Zarzut zgwałcenia młodej kobiety w centrum Krakowa i usiłowania gwałtu na kolejnej postawiła prokuratura 34-letniemu Piotrowi R. Jednocześnie zaapelowała o zgłaszanie się innych pokrzywdzonych, bo z materiałów sprawy wynika, że mogło ich być więcej.

Do pierwszej napaści doszło 20 lipca w rejonie ul. Karmelickiej. Wracająca nad ranem młoda kobieta została zaatakowana przez mężczyznę, który w trakcie szarpaniny zdarł z niej spódnicę. Napadnięta zaczęła rozmawiać z napastnikiem, poprosiła, by pozwolił jej się ubrać, "bo nie wypada tak chodzić po ulicy" i powiedziała, że zaprasza go do domu. Mężczyzna zgodził się, w trakcie rozmowy zaczął przepraszać i sam zaprosił na kawę. Kobieta udała, że się zgadza, ale powiedziała, że musi iść do domu się przebrać. Kiedy dzwoniła z domu na policję, napastnik stał jeszcze przed bramą, ale potem zniknął.
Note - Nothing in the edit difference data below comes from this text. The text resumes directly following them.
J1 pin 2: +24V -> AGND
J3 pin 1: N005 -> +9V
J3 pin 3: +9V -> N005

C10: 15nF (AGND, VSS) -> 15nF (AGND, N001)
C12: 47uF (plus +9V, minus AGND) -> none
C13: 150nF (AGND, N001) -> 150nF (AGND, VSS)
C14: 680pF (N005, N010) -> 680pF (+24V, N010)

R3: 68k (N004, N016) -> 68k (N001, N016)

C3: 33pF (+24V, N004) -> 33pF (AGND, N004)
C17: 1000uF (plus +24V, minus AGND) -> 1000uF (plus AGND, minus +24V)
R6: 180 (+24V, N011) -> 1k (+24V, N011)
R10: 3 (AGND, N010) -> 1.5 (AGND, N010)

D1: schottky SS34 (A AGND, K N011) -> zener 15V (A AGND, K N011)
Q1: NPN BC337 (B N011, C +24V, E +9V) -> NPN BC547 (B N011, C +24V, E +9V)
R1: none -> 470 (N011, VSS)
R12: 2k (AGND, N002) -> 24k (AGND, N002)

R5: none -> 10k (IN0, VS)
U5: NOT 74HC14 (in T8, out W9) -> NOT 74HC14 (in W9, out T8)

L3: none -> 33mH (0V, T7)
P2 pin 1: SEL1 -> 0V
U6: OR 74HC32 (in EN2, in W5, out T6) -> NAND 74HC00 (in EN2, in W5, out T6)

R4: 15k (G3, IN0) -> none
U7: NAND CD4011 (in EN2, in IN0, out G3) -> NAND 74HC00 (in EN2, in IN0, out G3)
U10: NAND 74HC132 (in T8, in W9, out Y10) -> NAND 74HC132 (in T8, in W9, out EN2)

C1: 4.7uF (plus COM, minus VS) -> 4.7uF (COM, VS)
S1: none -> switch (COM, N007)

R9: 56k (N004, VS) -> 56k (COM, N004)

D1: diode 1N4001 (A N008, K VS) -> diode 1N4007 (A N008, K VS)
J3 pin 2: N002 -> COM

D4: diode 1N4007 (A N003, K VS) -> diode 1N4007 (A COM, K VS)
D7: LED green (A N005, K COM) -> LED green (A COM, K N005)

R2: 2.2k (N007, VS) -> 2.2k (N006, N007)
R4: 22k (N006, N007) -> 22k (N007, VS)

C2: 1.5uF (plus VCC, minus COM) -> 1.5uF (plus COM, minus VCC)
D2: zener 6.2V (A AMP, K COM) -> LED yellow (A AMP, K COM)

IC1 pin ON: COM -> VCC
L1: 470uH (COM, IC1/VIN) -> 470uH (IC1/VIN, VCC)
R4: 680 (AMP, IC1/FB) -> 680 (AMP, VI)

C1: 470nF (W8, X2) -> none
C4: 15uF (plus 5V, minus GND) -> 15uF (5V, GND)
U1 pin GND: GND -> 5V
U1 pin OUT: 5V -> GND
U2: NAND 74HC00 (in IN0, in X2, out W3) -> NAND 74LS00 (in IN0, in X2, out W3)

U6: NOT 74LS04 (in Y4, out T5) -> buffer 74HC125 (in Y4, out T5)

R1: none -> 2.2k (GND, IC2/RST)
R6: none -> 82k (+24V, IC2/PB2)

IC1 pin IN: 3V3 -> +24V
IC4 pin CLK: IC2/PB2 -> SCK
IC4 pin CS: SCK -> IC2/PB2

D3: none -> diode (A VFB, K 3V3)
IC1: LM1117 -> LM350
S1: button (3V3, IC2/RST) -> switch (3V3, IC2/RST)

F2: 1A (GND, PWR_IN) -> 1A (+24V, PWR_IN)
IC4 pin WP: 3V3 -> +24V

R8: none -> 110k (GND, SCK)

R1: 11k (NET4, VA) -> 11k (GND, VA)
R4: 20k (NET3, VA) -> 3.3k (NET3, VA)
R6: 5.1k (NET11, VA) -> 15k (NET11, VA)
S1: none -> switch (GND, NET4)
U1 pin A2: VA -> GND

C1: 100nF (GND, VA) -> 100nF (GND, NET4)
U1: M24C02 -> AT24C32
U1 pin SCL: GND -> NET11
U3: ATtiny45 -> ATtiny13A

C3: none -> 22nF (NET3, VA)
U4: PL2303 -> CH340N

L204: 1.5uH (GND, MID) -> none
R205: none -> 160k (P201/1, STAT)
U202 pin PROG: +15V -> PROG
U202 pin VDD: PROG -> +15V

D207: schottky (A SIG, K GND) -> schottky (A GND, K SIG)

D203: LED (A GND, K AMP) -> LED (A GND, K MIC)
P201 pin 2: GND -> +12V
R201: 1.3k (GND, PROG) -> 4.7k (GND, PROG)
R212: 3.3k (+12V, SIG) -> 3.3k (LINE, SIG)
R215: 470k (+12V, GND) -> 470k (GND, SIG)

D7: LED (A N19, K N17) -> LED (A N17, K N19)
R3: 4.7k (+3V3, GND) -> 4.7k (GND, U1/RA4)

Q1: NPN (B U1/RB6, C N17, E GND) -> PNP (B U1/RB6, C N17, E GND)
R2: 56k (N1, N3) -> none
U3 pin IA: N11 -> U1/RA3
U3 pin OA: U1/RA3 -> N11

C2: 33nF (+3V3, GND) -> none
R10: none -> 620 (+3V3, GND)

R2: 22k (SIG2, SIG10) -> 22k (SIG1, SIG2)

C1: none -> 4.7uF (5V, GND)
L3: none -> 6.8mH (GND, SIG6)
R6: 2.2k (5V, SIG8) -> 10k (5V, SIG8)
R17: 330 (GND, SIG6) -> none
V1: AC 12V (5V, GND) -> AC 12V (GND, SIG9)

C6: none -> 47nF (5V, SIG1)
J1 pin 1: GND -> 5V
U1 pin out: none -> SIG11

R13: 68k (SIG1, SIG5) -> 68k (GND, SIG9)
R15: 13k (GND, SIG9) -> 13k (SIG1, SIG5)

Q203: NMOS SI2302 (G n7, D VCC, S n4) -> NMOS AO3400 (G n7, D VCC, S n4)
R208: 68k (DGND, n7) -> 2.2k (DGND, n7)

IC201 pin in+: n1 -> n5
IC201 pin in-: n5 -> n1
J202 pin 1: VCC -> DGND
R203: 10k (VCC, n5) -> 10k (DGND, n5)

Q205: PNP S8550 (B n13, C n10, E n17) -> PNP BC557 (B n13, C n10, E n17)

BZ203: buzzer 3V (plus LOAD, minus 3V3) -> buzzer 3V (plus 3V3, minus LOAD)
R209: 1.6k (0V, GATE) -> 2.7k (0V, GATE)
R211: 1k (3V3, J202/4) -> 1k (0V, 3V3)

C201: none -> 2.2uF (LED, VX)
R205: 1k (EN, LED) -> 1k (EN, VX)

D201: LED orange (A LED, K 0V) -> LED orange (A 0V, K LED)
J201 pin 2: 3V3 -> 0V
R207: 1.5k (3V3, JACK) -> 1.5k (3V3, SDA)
Do drugiej napaści doszło dwa dni później. Wracająca z pracy młoda kobieta została zgwałcona na klatce schodowej kamienicy w tym samym rejonie. Podejrzany został zatrzymany następnego dnia, ponieważ w kamienicy był monitoring. Rozpoznały go obie kobiety, ale Piotr R. nie przyznał się do winy. Trafił do aresztu.

Ofiar mogło być więcej

Z materiału dowodowego wynika, że podejrzany mógł w tym roku dopuścić się innych gwałtów. Dlatego apelujemy do ewentualnych pokrzywdzonych o zgłaszanie się do Prokuratury Rejonowej Kraków Śródmieście-Zachód lub wydziału kryminalnego Komendy Miejskiej Policji - powiedziała rzeczniczka krakowskiej prokuratury Bogusława Marcinkowska.

Jak wynika z ustaleń prokuratury, kobiety mogły zostać odurzone i sprowadzone do mieszkania podejrzanego przy ul. Długiej, a następnie zgwałcone. Wcześniej napastnik, idąc za kobietą, mógł markować rozmowę telefoniczną dla uśpienia jej czujności.

Ze względu na dobro śledztwa prokuratura nie podaje bliższych szczegółów sprawy, w tym dotyczących materiału dowodowego, na jakim oparto podejrzenia o odurzanie ofiar. Nie wiadomo, kiedy taka osoba mogła odzyskać świadomość - czy w miejscu przestępstwa, czy później, natomiast materiał dowodowy wskazuje, że takie działania były podjęte. Dlatego apelujemy do kobiet, które mogły paść ofiarą takich czynów, o zgłaszanie się - telefoniczne, mailowe, pisemne bądź osobiste - powiedziała prok. Marcinkowska.